▼▼▼
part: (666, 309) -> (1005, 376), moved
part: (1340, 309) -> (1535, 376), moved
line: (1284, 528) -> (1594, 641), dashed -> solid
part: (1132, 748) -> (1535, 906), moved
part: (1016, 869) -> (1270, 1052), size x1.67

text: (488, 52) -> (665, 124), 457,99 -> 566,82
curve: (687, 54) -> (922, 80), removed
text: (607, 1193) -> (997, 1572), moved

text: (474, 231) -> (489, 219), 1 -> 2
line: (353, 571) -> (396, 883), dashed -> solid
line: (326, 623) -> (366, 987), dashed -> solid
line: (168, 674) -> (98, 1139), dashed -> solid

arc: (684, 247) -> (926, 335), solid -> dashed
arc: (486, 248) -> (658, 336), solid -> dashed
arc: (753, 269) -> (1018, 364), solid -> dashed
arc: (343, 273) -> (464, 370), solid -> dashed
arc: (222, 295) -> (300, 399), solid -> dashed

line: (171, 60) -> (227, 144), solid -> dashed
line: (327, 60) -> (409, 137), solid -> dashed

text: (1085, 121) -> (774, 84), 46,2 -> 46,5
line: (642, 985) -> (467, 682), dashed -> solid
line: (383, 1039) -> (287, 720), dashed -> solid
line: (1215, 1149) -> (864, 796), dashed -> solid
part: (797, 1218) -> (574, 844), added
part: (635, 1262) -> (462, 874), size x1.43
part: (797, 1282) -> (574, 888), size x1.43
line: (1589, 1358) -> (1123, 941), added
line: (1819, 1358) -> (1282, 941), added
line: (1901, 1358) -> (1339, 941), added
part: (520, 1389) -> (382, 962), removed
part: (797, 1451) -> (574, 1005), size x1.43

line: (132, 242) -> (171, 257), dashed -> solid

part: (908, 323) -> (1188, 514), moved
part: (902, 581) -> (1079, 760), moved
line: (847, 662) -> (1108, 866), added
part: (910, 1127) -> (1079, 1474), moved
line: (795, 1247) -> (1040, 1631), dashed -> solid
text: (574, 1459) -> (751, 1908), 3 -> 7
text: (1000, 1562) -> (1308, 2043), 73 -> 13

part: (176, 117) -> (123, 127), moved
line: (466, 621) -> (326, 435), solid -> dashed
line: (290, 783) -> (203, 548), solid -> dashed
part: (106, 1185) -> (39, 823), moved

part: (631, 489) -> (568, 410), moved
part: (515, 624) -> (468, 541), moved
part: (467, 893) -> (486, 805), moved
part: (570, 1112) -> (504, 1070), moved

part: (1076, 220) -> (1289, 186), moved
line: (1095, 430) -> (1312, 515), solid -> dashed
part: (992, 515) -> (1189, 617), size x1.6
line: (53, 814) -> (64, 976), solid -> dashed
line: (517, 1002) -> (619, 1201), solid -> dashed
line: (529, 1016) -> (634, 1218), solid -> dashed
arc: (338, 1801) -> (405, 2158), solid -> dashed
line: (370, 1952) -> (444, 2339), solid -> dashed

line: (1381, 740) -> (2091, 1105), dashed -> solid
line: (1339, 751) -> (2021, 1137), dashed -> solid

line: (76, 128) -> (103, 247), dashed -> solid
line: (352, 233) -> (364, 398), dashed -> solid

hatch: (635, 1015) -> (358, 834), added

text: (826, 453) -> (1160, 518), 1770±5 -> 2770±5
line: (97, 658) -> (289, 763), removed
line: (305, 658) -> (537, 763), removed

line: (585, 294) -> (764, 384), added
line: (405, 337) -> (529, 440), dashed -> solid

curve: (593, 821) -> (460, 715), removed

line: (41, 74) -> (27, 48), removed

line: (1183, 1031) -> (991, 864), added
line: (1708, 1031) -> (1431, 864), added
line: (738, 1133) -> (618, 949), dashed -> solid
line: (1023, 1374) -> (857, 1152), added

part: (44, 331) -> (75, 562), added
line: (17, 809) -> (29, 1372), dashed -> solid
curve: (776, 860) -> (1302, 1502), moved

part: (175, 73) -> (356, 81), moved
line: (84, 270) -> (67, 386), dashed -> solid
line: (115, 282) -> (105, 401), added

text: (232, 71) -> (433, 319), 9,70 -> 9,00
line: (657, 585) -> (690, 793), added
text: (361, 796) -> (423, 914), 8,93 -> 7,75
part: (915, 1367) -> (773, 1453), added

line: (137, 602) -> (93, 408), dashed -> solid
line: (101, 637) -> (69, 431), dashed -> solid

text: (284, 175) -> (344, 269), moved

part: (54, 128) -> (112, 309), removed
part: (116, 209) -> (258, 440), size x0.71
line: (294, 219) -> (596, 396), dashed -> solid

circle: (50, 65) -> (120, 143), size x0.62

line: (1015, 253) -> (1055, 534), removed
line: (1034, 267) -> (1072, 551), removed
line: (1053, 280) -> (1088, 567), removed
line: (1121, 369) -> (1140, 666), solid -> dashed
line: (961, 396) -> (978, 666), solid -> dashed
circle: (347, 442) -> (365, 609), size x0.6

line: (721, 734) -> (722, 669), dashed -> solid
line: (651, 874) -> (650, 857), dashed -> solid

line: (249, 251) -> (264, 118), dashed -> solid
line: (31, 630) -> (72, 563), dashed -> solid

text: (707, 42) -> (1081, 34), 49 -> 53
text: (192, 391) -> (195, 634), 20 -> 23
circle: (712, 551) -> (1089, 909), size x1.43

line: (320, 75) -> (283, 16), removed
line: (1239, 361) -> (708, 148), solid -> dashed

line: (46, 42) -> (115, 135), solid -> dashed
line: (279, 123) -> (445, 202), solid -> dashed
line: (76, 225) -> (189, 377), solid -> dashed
▲▲▲
◆ **Task directions**: Retype, exactly as written, everything from the first line of the data above through the line containing "part: (797, 1218) -> (574, 844), added". Nothing else should appear.

◆ **Your response**:
part: (666, 309) -> (1005, 376), moved
part: (1340, 309) -> (1535, 376), moved
line: (1284, 528) -> (1594, 641), dashed -> solid
part: (1132, 748) -> (1535, 906), moved
part: (1016, 869) -> (1270, 1052), size x1.67

text: (488, 52) -> (665, 124), 457,99 -> 566,82
curve: (687, 54) -> (922, 80), removed
text: (607, 1193) -> (997, 1572), moved

text: (474, 231) -> (489, 219), 1 -> 2
line: (353, 571) -> (396, 883), dashed -> solid
line: (326, 623) -> (366, 987), dashed -> solid
line: (168, 674) -> (98, 1139), dashed -> solid

arc: (684, 247) -> (926, 335), solid -> dashed
arc: (486, 248) -> (658, 336), solid -> dashed
arc: (753, 269) -> (1018, 364), solid -> dashed
arc: (343, 273) -> (464, 370), solid -> dashed
arc: (222, 295) -> (300, 399), solid -> dashed

line: (171, 60) -> (227, 144), solid -> dashed
line: (327, 60) -> (409, 137), solid -> dashed

text: (1085, 121) -> (774, 84), 46,2 -> 46,5
line: (642, 985) -> (467, 682), dashed -> solid
line: (383, 1039) -> (287, 720), dashed -> solid
line: (1215, 1149) -> (864, 796), dashed -> solid
part: (797, 1218) -> (574, 844), added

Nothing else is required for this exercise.